Okuma parçası:
● ● ●

Makro ekonomik istikrarsızlığın varlığında ve sermaye hareketlerinin serbest olduğu koşullarda ulusal paranın fonksiyonlarını yerine getirememesinden dolayı 
ekonomik ajanlar istikrarlı ve konvertibl olan başka ülke paralarına yönelmektedirler. Dolarizasyonun göstergelerinden birisi olan döviz tevdiat hesaplarının 
M2Y’ye oranı 2001 krizi sonrasında %55 seviyelerine çıkmıştır. Dolarizasyon, başta mevduat olmak üzere kaynak yapısını olumsuz etkilemiştir. Yurt içi 
makroekonomik istikrarsızlık, bankacılık sektörünün özellikle mevduata dayalı kaynak yapısını dolarizasyondan doğrudan etkilemiştir. 
Bu durum, hem yabancı para cinsi tasarruf sahiplerinin hem de yabancı para kredi müşterilerinin, bankacılık sistemi dışına, kaymalarına neden olmuştur 431. 

 2.10.2. 2001 Krizinin Kamu Mali Dengesine Etkisi 

2000 yılı başında uygulamaya konulmuş olan Ekonomik Programın önemli amaçlarından biri kamu kesimi borçlanma gereğinin azaltılması ve kamu 
finansmanının dengeli bir şekilde yürütülmesi olmuştur. Bu çerçevede, uygulanan sıkı maliye politikaları, elde edilen özelleştirme gelirleri ve dış 
piyasalardan uygun koşullarda sağlanan kaynaklar ile iç borçlanma ihtiyacının azaltılması ve kamu borç stokunun GSMH’ye oranının uluslararası kabul 
görmüş seviyelere indirilmesi hedeflenmiştir. 
Fakat 2001 yılı Şubat ayı sonlarına doğru patlayan kriz sonrasında meydana gelen yüksek faiz ortamı var olan kamu dengesizliği problemini körüklemiş, 
kamu kesimi kısa vadede mali sistem içerisinde iç borç stokunu çevirme sorunuyla karşı karşıya kalmıştır.

● ● ●

[Grafik anlama görevleri]
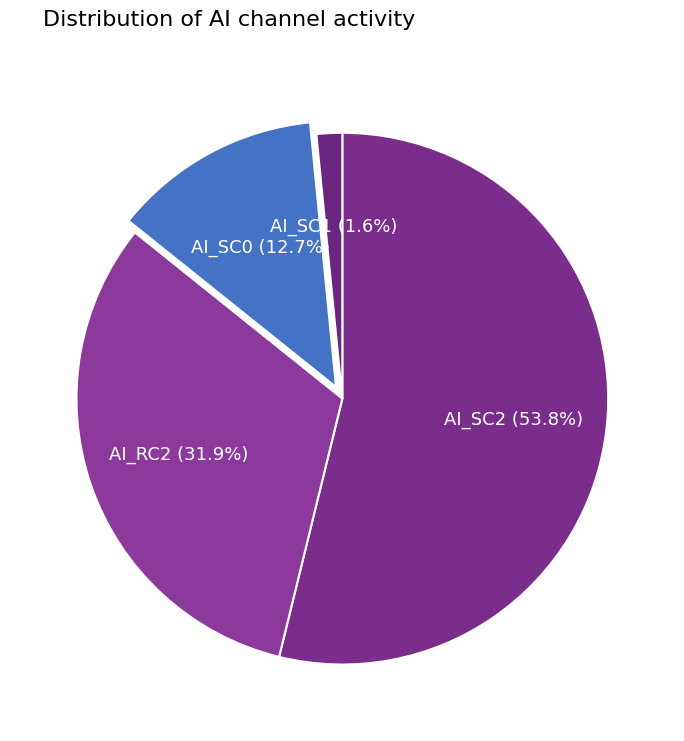

Rank the categories by value from lowest to highest.

AI_SC1, AI_SC0, AI_RC2, AI_SC2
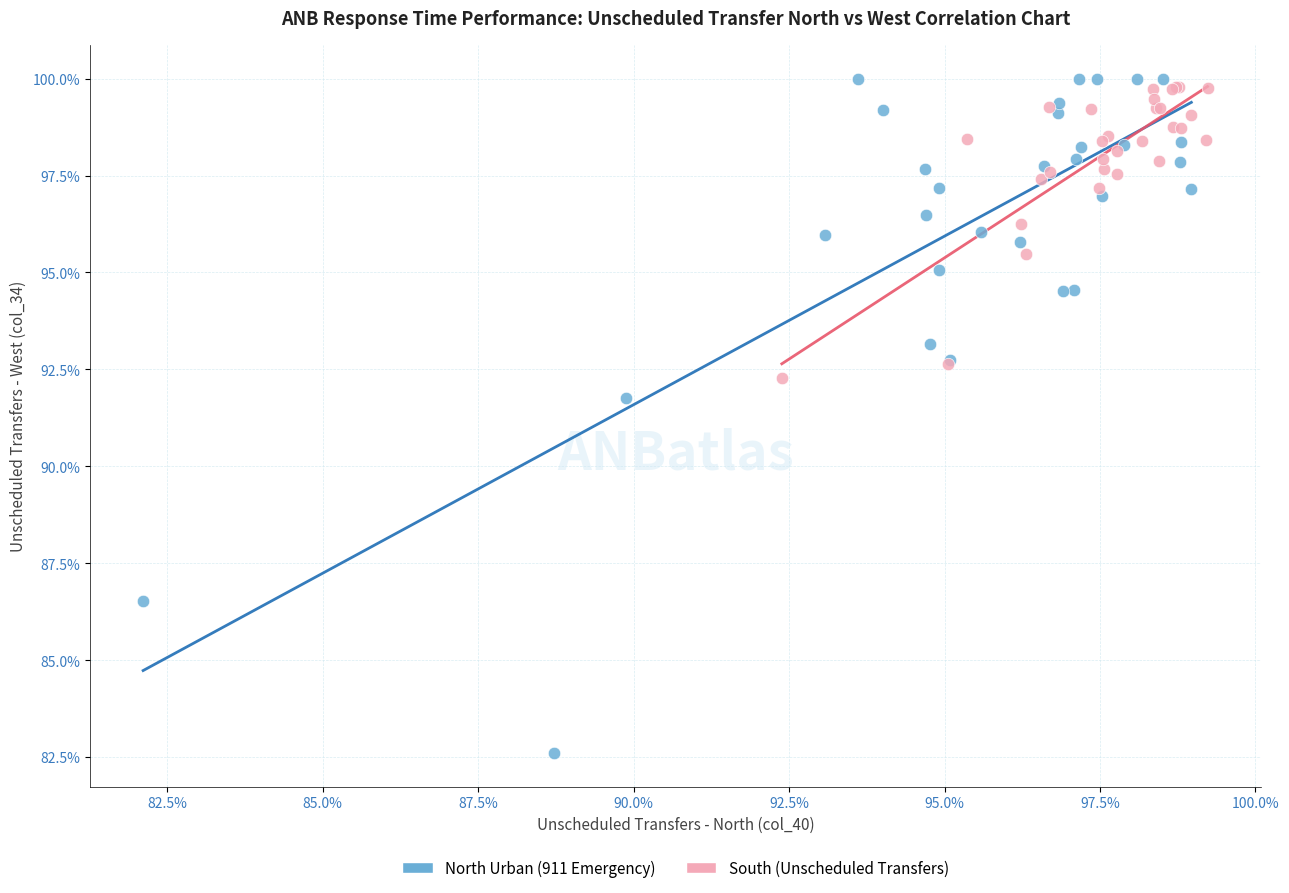

What are all the series names shown in the legend?

North Urban (911 Emergency), South (Unscheduled Transfers)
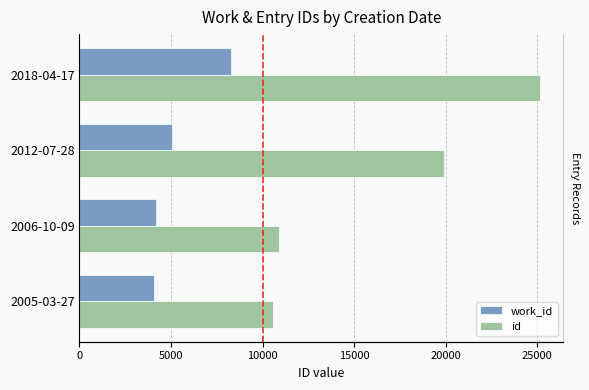

Which has a higher value, 2018-04-17 or 2012-07-28?

2018-04-17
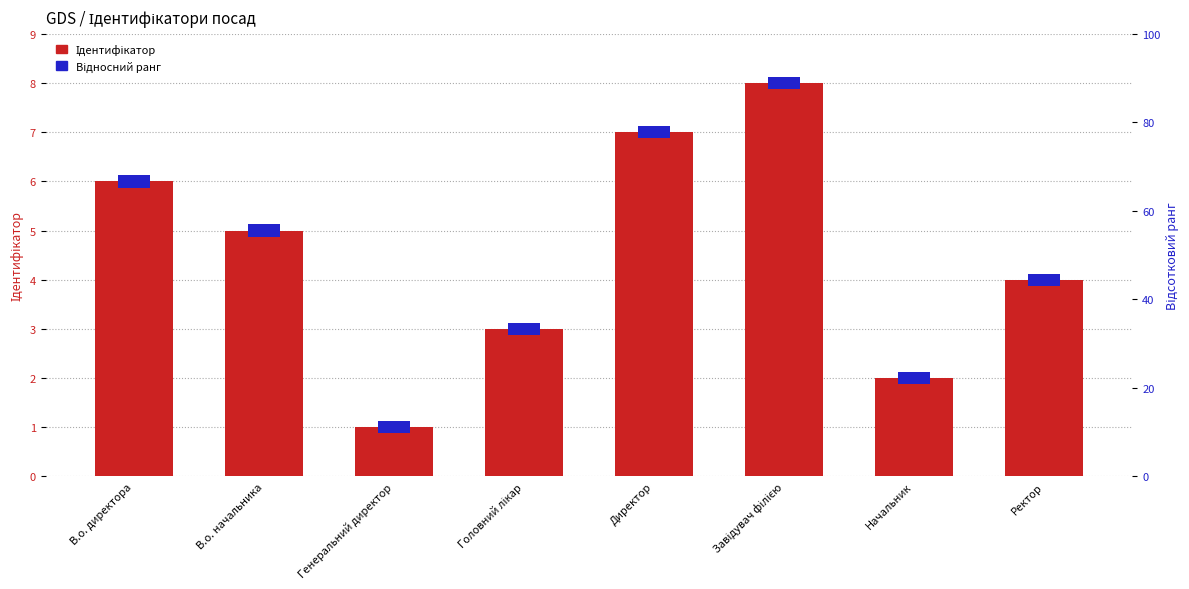

Reading left to right, what are all the values shown in this chart?

Ідентифікатор: 6.0	5.0	1.0	3.0	7.0	8.0	2.0	4.0
Відносний ранг: 0.2	0.2	0.2	0.2	0.2	0.2	0.2	0.2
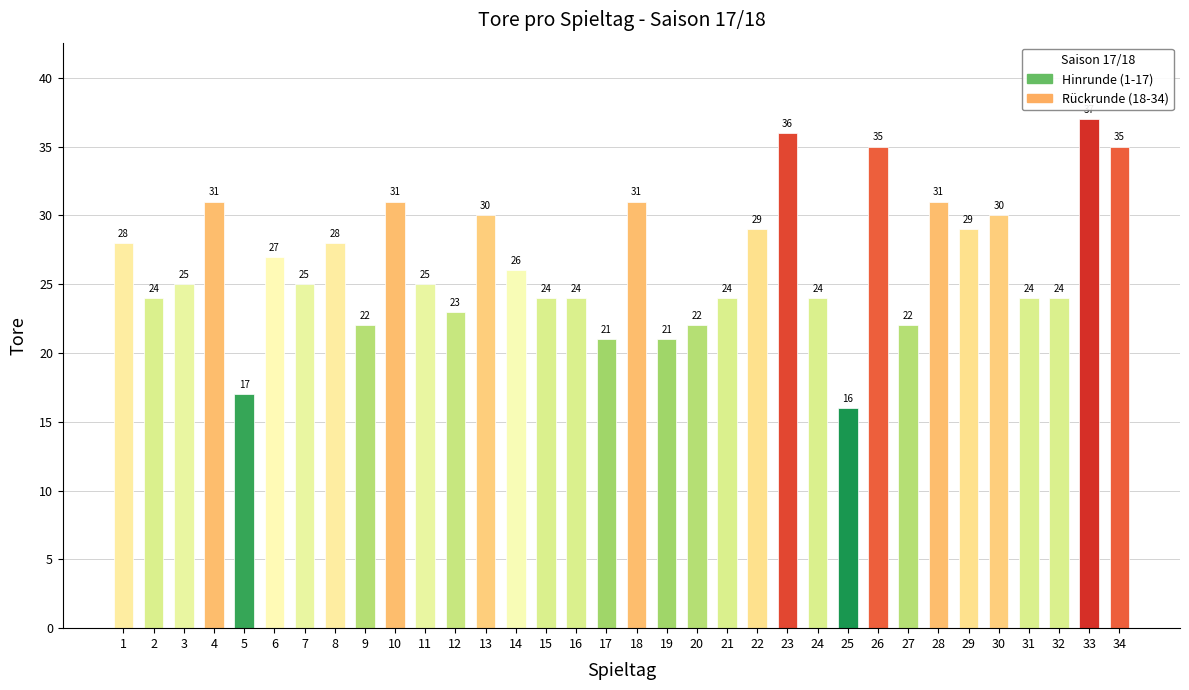

How many categories are shown in the chart?

34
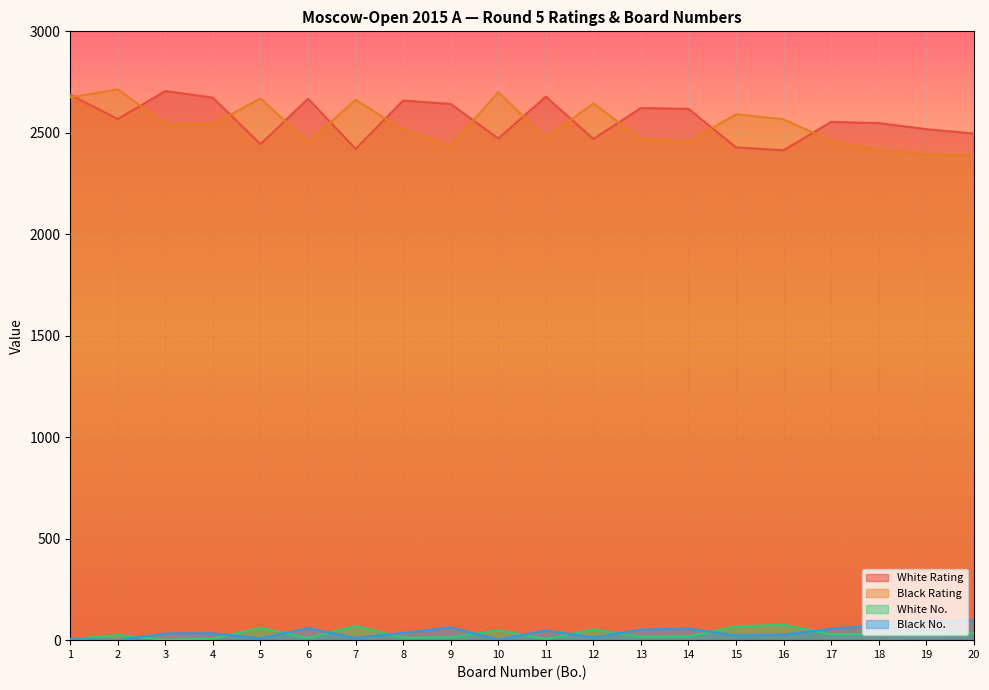

Reading left to right, extract all data points from this chart.

White Rating: 2687	2568	2706	2673	2444	2668	2421	2659	2642	2472	2678	2470	2622	2618	2428	2414	2554	2548	2518	2496
Black Rating: 2675	2714	2545	2543	2670	2452	2663	2515	2436	2700	2474	2645	2470	2457	2591	2567	2460	2415	2395	2391
White No.: 4	26	2	8	60	10	70	12	14	49	6	53	16	18	68	76	28	30	35	37
Black No.: 7	1	33	34	9	59	11	36	63	3	48	13	52	57	23	27	56	74	94	97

● ● ●

Yapılacak iş 1:
2001 krizi hakkındaki metne göre aşağıdaki soruları cevaplayın.
(a) Döviz tevdiat hesaplarının M2Y'ye oranı 2001 krizi sonrasında hangi seviyelere çıkmıştır?
(b) Kamu kesimi borçlanma gereğinin azaltılmasını amaçlayan Ekonomik Program hangi yılın başında uygulamaya konulmuştur?
(c) Kriz 2001 yılının hangi ayının sonlarına doğru patlamıştır?
Yapılacak iş 2: 2001 krizi hakkındaki metni bıraktığı noktadan itibaren devam ettirin.

Cevap alanı 1:
(a) %55 seviyelerine.
(b) 2000 yılının başında.
(c) Şubat ayının sonlarına doğru.

Cevap alanı 2:
Tablo: 21 



Yukarıdaki tabloda 2000-2007 yılı kamu kesimi iç borçlanmasına ilişkin değerler ve bu değerler ile diğer ekonomik değişkenlere oranı sunulmuştur. 
Tablodan da görüleceği üzere Kasım 2000 ve Şubat 2001 krizler sonrasında kamu kesimi borçlarında önemli oranda artışlar söz konusudur. Çünkü bu 
dönemde yukarıda da belirtildiği üzere finansal kesimde faaliyet yürüten 20 bankanın Tasarruf Mevduatı Sigorta Fonuna devri yapılmıştır. Devredilen 
bankaların mali yükümlülüklerinin Hazineye devri ile borç miktarı yükselmiştir. 2001 yılında iç borçlarda üç katından daha fazla artış yaşanmıştır. 
Toplam kamu kesimi borçlanma gereğinin gayri safi yurt içi hâsılaya oranı yaklaşık %50 oranında yükselmiş ve % 8,9’dan %12,1’e çıkmıştır. 

2000 yılı sonrasında kamu iç borçlanmasının önemli oranda tahvil ile gerçekleştirildiği dikkate değerdir. 2000-2004 yılları aralığında iç borçlanmaların 
yaklaşık yüzde 15’i bono, yüzde 85’i tahvil şeklindedir. 2005 yılından itibaren bonoların oranında önemli düşüş olmuş ve 2005-2007 dönemi için 
kamu iç borçlanmalarında bonoların payı ortalama % 4,5 seviyesine inmiştir. 2007 yılı için bonoların payı %2,4 düzeyine inmiş, tahvillerin payı ise 97,6 
seviyesine çıkmıştır. 2001 krizi sonrasında gelişen süreç itibariyle bonoların payında azalış, tahvillerin paylarında artış gözlenmesi uygulanan istikrar programı 
ve oluşan siyasi istikrar sonrasında iç borçlanmada vade baskısının giderek azaldığını ifade etmektedir. 

Borç yükündeki düşüşün sürdürülebilmesi mali disiplinin yanı sıra, etkin bir borçlanma politikasının izlenmesini gerektirmektedir. Borçlanma maliyetleri düşerken 
vadelerin uzamasını öngören söz konusu çerçevede, uzun vadeli değişken faizli senetlerle borçlanılmasının önemli etken olduğu söylenebilir432.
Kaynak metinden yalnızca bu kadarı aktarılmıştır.